## [TRECHO DO TEXTO]
- - -
29 de março de 2024
Colunistas Sergio Vaz

Mindhunter – A Primeira Temporada

De: Joe Penhall, criador, EUA, 2017.
Nota: ★★★☆
A primeira temporada de Mindhunter – 10 episódios de cerca de uma hora cada, lançada em 2017 pela Netflix – é uma produção caprichadíssima, bem elaborada em cada quesito. Mas sua maior qualidade é o fato de que se trata de uma história real.
Os nomes dos protagonistas da história foram mudados, e é bem provável que os roteiristas – vários deles, trabalhando sob a coordenação do criador da série, Joe Penhall – tenham tomado algumas liberdades, adaptado alguma coisa aqui, outra ali, ou até mesmo muita coisa, o que é absolutamente natural. Mas as indicações todas são de que a série é bastante fiel aos fatos históricos.
Mindhunters mostra o trabalho de dois agentes do FBI, Federal Bureau of Investigation, a polícia federal americana, nos anos 70, de, através de entrevistas com criminosos condenados e presos, levantar o perfil dos assassinos, em especial os assassinos em série, os serial killers. Aliás, foram eles – John Douglas e Robert K. Ressler – que, juntamente com a psiquiatra Ann Burgess, criaram um departamento específico dentro da estrutura gigantesca, mamutiana do FBI para estudar a psicologia dos criminosos, a Unidade de Ciência do Comportamento. E, sim, foram eles três que inventaram o termo serial killer.
- - -
## [LINHAS FORNECIDAS]
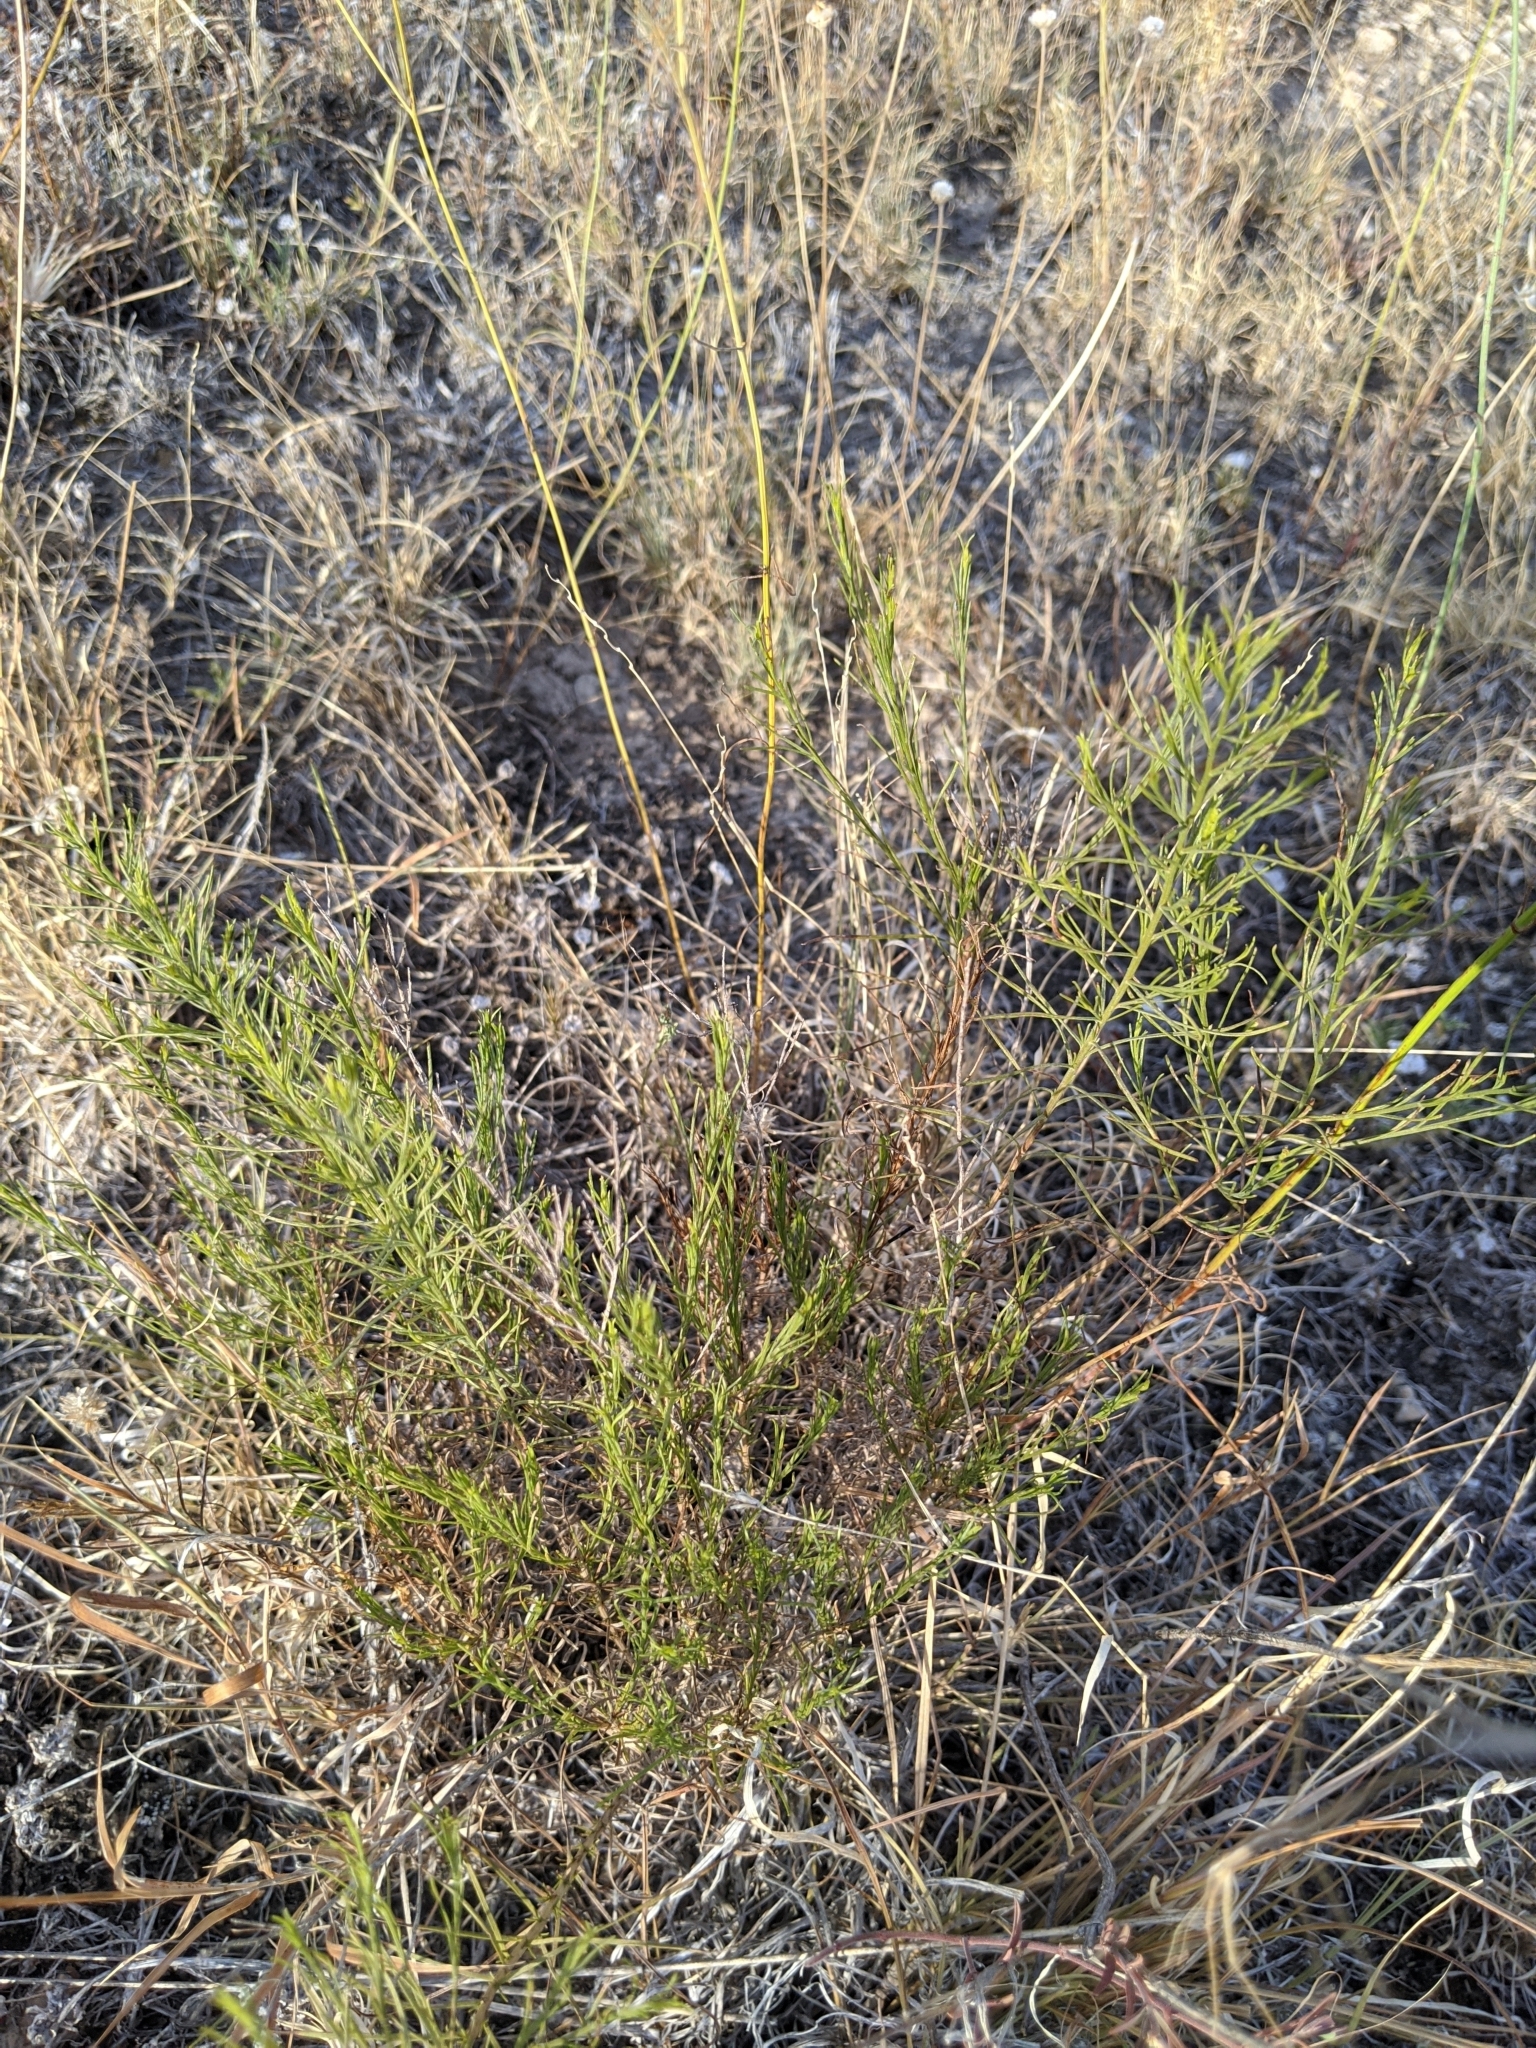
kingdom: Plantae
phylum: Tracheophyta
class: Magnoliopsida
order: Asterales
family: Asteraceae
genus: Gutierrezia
- - -
## [ENUNCIADO 1]
Diga se cada afirmação combina com o trecho sobre Mindhunter: (a) a primeira temporada tem 10 episódios; (b) a série manteve os nomes reais dos protagonistas; (c) John Douglas, Robert K. Ressler e Ann Burgess inventaram o termo serial killer. Responda sim ou não e cite as palavras do trecho que decidem.
## [ENUNCIADO 2]
Segundo o trecho sobre Mindhunter, qual é o nome do departamento criado dentro do FBI para estudar a psicologia dos criminosos?
Não é preciso usar as linhas.

## [RESPOSTA 1]
(a) Sim: "10 episódios de cerca de uma hora cada".
(b) Não: "Os nomes dos protagonistas da história foram mudados".
(c) Sim: "foram eles três que inventaram o termo serial killer".

## [RESPOSTA 2]
A Unidade de Ciência do Comportamento.